2. Pharmacies using a chronological log shall review all Medical Assistance Program prescriptions in shall-call status (filled but not released to the member or the member's agent) at least weekly and enter a reversal of prescriptions not picked up within 14 days of billing. In no case shall prescriptions be kept in shall-call status for more than 21 days. The pharmacy shall maintain a record of each reversal for audit purposes.

3. Pharmacies using an electronic prescription tracking system shall review all Medical Assistance Program prescriptions in shall-call status on a daily basis and enter a reversal of prescriptions not picked up within 10 days of billing. In no case shall prescriptions be kept in shall-call status for more than 14 days. The pharmacy shall maintain a record of each reversal for audit purposes.

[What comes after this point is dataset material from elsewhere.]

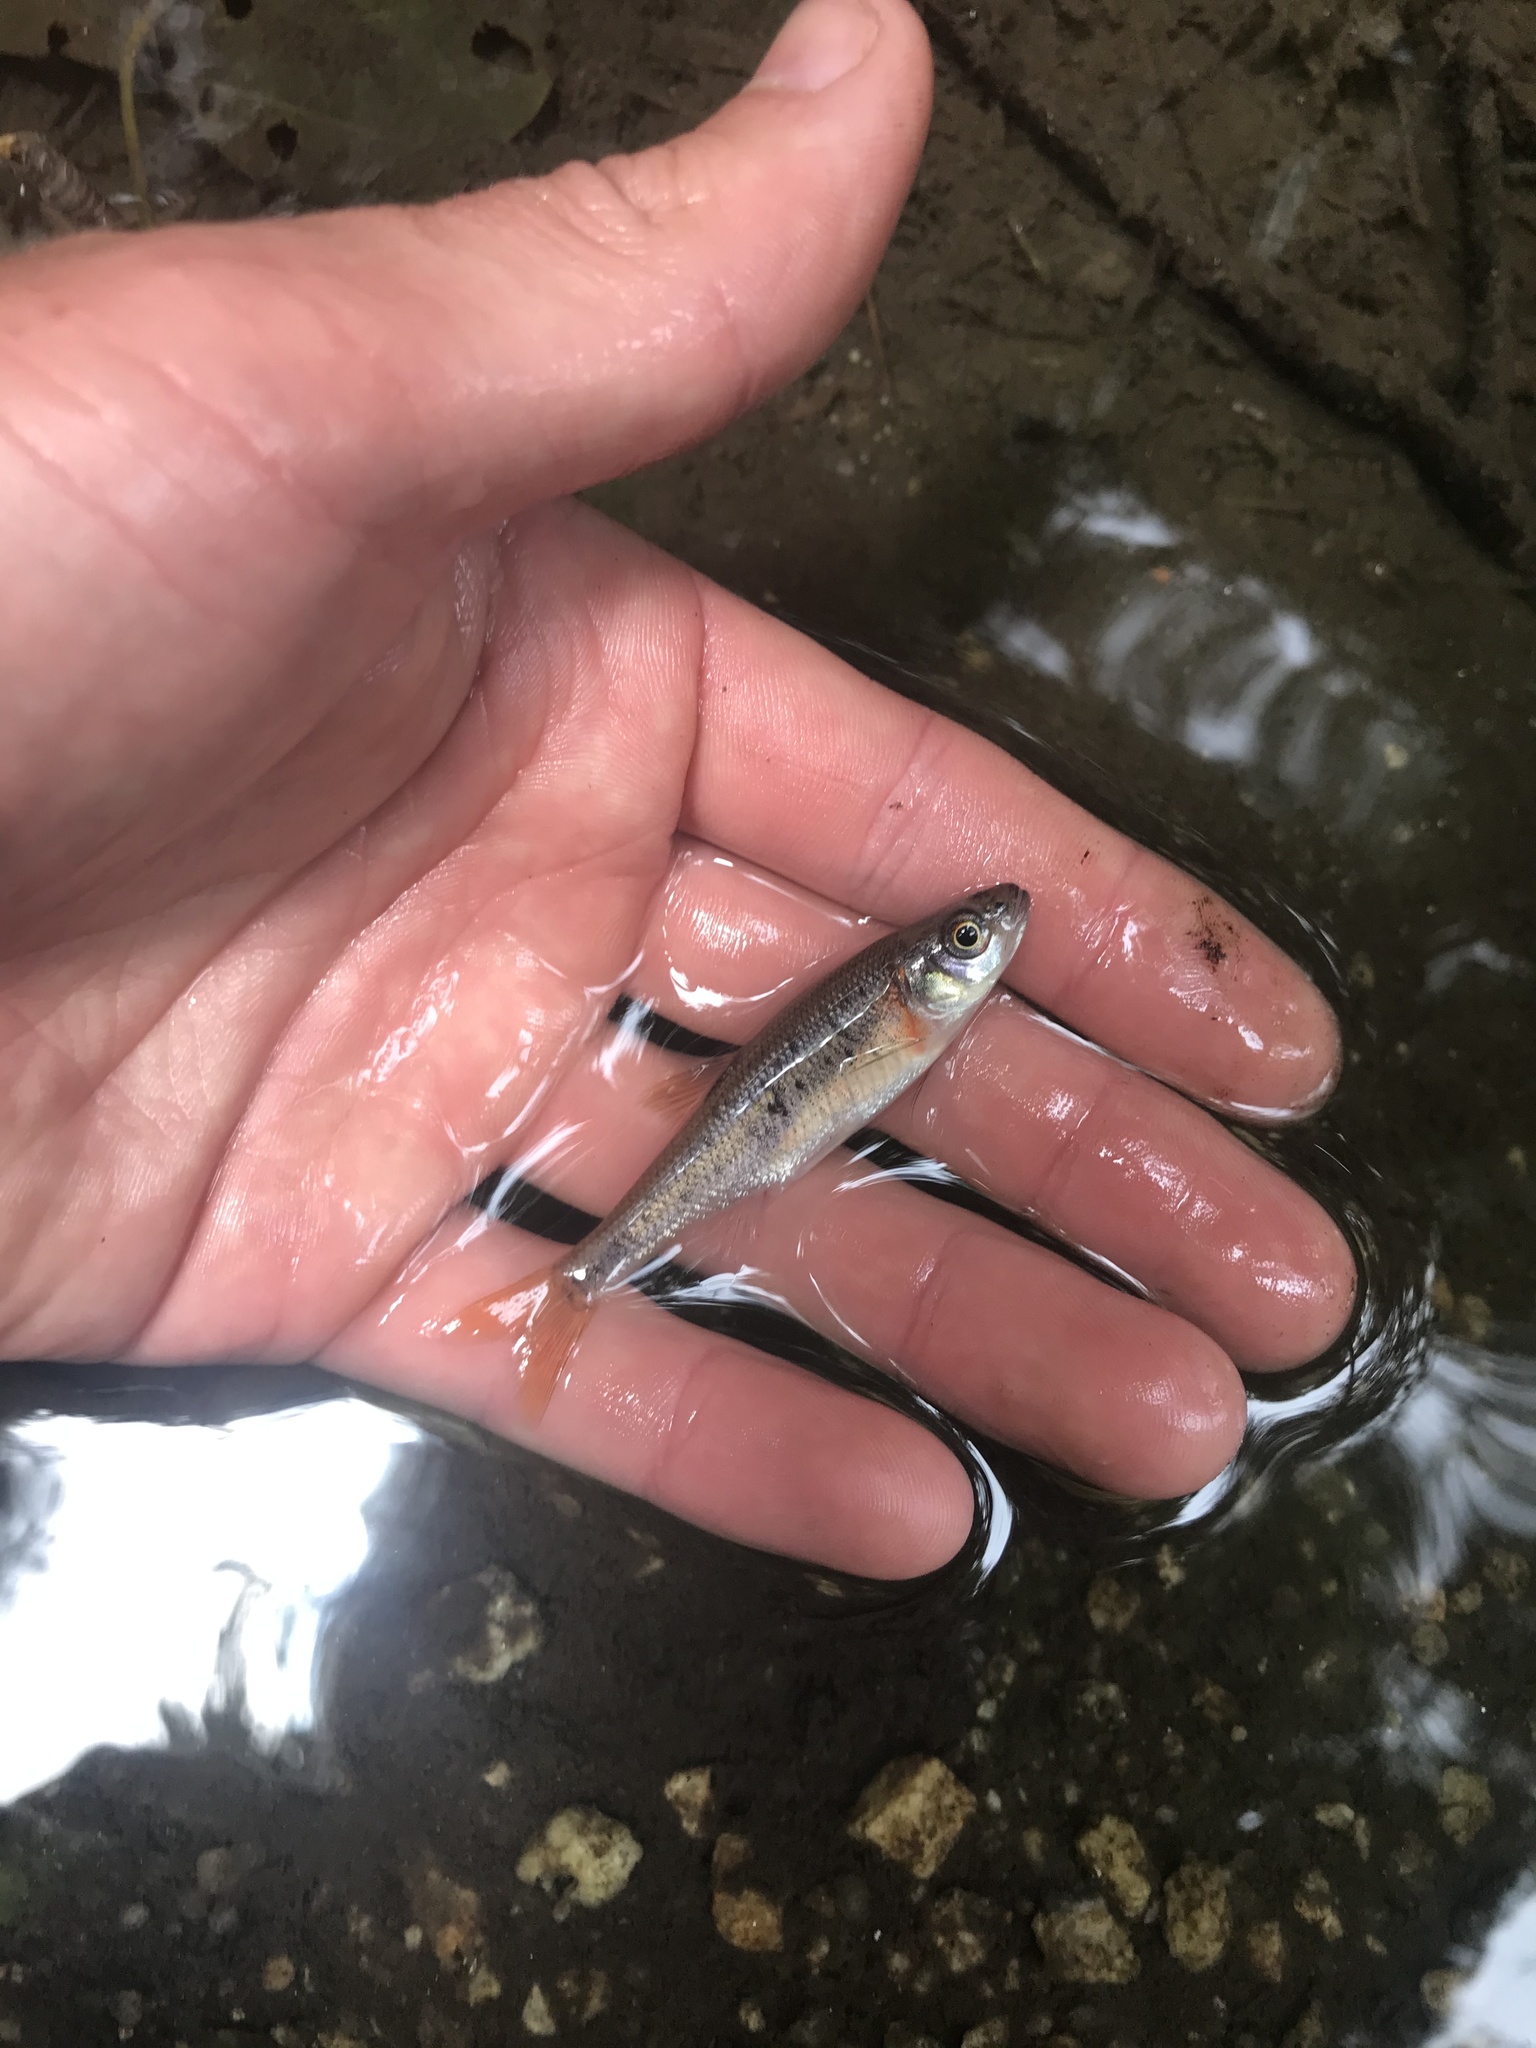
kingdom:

4. Upon receipt of a written request from the Department or the Medicaid Fraud Unit for a record of Medical Assistance Program claims and reversals, the pharmacy has up to 72 hours or three working days to provide the requested information or to enter into an agreement with the Department or Unit stating the specific time within which the data shall be produced.

8.800.11.F. Any information, documents or records required to be retained under 10 C.C.R. 2505-10, Section 8.800.11 shall be made available for inspection to authorized personnel of the Department, U.S. Department of Health and Human Services or the Medicaid Fraud Control Unit.